Nov. 13 (Bloomberg) -- The ruble weakened to the lowest level in two months as oil, Russia’s chief export earner, dropped and investors sold riskier assets after European officials delayed a decision on Greek aid.

The Russian currency depreciated 0.5 percent to 31.7620 against the dollar at the 7 p.m. close in Moscow, the lowest since Sept. 06. It lost 0.3 percent versus the euro to 40.3402 and was 0.4 percent down against the central bank’s euro-dollar target basket.

European leaders put off until next week a decision on how to cover Greece’s additional funding needs, stoking concern the debt crisis will drag on and curbing appetite for emerging-market currencies and stocks. Urals crude dropped 0.6 percent to $107.06 per barrel. Crude and natural gas account for about 50 percent of Russia’s government revenue.

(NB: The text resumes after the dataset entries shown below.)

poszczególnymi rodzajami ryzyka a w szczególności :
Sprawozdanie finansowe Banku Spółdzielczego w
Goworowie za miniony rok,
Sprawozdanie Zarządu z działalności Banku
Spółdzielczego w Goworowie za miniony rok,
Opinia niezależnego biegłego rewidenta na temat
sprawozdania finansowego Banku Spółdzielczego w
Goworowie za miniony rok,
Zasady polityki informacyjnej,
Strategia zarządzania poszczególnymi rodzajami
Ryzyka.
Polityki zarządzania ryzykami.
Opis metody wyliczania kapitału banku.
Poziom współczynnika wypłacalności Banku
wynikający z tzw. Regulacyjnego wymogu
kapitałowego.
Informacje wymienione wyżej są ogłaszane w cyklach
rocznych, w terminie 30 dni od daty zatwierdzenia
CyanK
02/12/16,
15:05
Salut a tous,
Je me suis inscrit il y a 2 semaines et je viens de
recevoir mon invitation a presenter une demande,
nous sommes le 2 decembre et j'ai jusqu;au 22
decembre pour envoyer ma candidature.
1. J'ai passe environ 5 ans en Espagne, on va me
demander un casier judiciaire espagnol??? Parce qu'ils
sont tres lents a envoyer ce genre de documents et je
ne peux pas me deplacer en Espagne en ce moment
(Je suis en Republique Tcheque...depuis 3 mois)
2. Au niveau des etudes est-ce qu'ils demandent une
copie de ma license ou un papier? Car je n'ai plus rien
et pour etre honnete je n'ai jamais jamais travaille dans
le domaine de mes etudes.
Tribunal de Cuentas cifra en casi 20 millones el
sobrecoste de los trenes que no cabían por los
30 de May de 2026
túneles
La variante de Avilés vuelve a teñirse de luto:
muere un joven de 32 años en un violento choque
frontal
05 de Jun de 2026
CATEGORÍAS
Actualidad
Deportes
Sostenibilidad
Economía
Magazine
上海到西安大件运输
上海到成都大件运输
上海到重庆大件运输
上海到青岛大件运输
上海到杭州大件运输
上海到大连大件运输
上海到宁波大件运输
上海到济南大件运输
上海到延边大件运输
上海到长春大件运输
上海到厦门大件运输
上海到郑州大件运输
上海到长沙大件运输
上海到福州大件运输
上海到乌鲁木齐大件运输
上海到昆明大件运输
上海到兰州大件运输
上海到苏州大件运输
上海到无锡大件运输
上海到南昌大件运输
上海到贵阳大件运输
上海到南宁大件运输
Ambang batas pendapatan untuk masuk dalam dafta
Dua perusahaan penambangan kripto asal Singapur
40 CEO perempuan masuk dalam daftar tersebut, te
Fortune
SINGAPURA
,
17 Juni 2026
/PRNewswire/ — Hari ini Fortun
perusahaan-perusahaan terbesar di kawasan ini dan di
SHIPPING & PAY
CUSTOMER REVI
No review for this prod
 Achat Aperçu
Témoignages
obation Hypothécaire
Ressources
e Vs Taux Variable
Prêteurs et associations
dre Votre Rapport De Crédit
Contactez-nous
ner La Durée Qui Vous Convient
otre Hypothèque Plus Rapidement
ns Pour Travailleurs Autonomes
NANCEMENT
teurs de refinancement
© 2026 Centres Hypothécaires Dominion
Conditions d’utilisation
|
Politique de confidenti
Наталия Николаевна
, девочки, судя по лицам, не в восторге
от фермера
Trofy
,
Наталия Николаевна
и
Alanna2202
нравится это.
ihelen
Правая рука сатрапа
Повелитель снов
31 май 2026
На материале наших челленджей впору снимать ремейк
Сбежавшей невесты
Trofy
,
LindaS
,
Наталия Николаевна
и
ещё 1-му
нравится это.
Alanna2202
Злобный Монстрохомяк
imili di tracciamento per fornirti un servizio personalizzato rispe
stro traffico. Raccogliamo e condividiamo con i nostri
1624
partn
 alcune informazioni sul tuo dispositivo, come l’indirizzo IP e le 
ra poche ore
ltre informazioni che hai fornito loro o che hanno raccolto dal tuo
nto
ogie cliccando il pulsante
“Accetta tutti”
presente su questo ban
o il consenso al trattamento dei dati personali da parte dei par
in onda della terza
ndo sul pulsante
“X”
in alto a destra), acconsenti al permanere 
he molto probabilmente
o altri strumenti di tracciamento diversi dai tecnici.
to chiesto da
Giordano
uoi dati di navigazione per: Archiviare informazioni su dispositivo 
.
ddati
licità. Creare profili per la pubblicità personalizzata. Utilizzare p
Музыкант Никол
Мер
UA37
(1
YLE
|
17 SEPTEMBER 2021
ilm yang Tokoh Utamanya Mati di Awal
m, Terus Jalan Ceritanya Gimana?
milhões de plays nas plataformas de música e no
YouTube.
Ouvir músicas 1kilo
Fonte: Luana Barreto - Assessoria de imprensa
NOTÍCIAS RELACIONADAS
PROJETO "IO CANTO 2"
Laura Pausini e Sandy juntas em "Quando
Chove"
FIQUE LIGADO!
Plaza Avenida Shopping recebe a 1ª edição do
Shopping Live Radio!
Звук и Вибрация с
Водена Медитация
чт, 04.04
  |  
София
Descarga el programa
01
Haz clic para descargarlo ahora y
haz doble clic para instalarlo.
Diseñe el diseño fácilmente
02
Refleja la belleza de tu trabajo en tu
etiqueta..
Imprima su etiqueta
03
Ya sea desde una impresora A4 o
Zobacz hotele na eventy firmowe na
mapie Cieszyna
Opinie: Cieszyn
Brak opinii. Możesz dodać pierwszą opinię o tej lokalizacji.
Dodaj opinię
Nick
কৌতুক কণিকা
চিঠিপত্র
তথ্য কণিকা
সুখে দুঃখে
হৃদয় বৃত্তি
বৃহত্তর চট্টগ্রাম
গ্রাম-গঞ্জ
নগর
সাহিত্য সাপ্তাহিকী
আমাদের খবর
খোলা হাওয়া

“The delay on the Greek bailout decision by Europe pushed the Russian currency out of the previous range of 31.25-31.60 rubles per dollar,” Sergey Fishgoyt, deputy head of foreign exchange at Otkritie Financial Corp. in Moscow, said by e-mail.

The Russian central bank’s decision last week to leave its key interest rates unchanged has contributed to the ruble’s decline, he said.

Bank Rossii kept rates on hold on Nov. 9 after a surprise increase in September. Consumer-price growth slowed to 6.4 percent as of Nov. 6 from a year earlier, Bank Rossii said. That’s down from 6.5 percent in October.

The extra yield that investors demand to own Russia’s dollar bonds over U.S. Treasuries rose one basis point to 199, according to JPMorgan Chase & Co.’s EMBI Global Index. An index of five-year government bond yields was little changed at 7.0660 percent.